American screenwriter and producer

Obie Scott Wade is an American producer, director, and screenwriter. He is known for creating SheZow and Magicampers.

==Career==
Wade worked on Where in the World Is Carmen Sandiego? and Mister Rogers' Neighborhood. He co-wrote eight episodes of Baby Looney Tunes, a Warner Bros. show. He also worked on Al Roach: Private Insectigator; and Deer Mike, a Disney show.

In 2001, Wade was an executive at Zeroes and Ones, a production studio in Santa Monica, California. Wade was co-creator with Paul Frank of the animated series, Julius & Friends, what was launched on Sony's screenblast.com in 2002. He was also the show's producer and director. The "Yeti Set Go" episode was selected for the 2000 Sundance Film Festival. An episode of the show was selected again in 2001, the Sundance Film Festival said that "this good-humored tale explores such issues as friendship, fate, and hot chocolate." In 2001, Wade and Michael Adamo received a Certificate of Merit, a Children's Jury Prize, at the Chicago International Children's Film Festival for Julius & Friends: Hole in One.
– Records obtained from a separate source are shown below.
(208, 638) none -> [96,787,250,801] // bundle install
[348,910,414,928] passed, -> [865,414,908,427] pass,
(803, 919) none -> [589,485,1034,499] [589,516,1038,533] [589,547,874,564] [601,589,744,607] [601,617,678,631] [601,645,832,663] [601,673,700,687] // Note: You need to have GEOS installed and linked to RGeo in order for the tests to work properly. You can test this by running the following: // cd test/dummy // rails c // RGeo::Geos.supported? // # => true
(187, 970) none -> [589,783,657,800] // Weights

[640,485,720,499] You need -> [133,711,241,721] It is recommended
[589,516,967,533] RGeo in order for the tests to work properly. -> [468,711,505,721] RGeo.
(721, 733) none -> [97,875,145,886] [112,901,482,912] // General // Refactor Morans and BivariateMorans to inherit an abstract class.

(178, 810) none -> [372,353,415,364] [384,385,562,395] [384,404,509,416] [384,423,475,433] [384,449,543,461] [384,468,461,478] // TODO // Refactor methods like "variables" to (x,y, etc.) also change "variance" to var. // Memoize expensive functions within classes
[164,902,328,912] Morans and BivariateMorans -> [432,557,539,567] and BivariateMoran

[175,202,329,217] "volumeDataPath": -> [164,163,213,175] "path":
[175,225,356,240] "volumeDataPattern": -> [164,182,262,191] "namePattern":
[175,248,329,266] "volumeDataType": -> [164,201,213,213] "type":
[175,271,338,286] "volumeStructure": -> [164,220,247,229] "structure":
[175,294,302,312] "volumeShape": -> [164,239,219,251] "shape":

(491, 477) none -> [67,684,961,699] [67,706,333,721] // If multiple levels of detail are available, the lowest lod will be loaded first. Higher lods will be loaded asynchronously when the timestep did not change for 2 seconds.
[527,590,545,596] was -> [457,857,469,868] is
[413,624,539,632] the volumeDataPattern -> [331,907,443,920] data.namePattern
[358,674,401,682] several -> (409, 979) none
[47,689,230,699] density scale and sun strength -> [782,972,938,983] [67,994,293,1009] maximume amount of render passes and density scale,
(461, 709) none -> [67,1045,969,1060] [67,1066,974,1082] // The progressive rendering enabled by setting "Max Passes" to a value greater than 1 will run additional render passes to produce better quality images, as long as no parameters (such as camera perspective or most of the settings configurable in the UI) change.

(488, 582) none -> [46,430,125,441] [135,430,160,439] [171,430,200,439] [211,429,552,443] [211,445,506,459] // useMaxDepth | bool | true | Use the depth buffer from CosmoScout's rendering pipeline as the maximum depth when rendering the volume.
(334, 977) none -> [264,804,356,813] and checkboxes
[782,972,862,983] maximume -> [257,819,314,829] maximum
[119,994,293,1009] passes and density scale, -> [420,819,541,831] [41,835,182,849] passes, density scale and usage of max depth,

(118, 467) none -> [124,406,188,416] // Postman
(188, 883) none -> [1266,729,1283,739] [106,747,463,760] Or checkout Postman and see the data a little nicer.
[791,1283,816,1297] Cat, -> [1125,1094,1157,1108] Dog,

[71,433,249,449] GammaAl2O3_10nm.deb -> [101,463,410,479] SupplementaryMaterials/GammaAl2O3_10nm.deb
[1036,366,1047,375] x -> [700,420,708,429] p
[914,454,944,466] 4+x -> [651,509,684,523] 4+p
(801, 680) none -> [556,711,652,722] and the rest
In 2012, Wade created the show SheZow, an animated comedy about a boy who transforms into a super hero while clad in a female costume. SheZow was targeted to 6- to 11-year-old children. It was funded by Film Victoria and launched on Network Ten in Australia. There was backlash at the show's United States premiere on The Hub (now Discovery Family) when it was seen as a show about a transgender child. Romeo San Vicente states, "Technically that makes him a situational transvestite in the service of law and order and, clearly, young audiences are already understanding that it no more makes the character transgender (a word most of them have probably never encountered) than the Batman costume turns Bruce Wayne into an actual flying mammal of the order chiroptera." The show's critics included the Catholic League, American Family Association, and One Million Moms, who said the show was an
"attempt by the gay, lesbian and transgender community to indoctrinate our children into accepting their lifestyles."

In 2013, Wade was listed among the "rising stars in animation" by Animation Magazine. Wade was co-author of the juvenile fiction book, Oddry, which was published in 2014.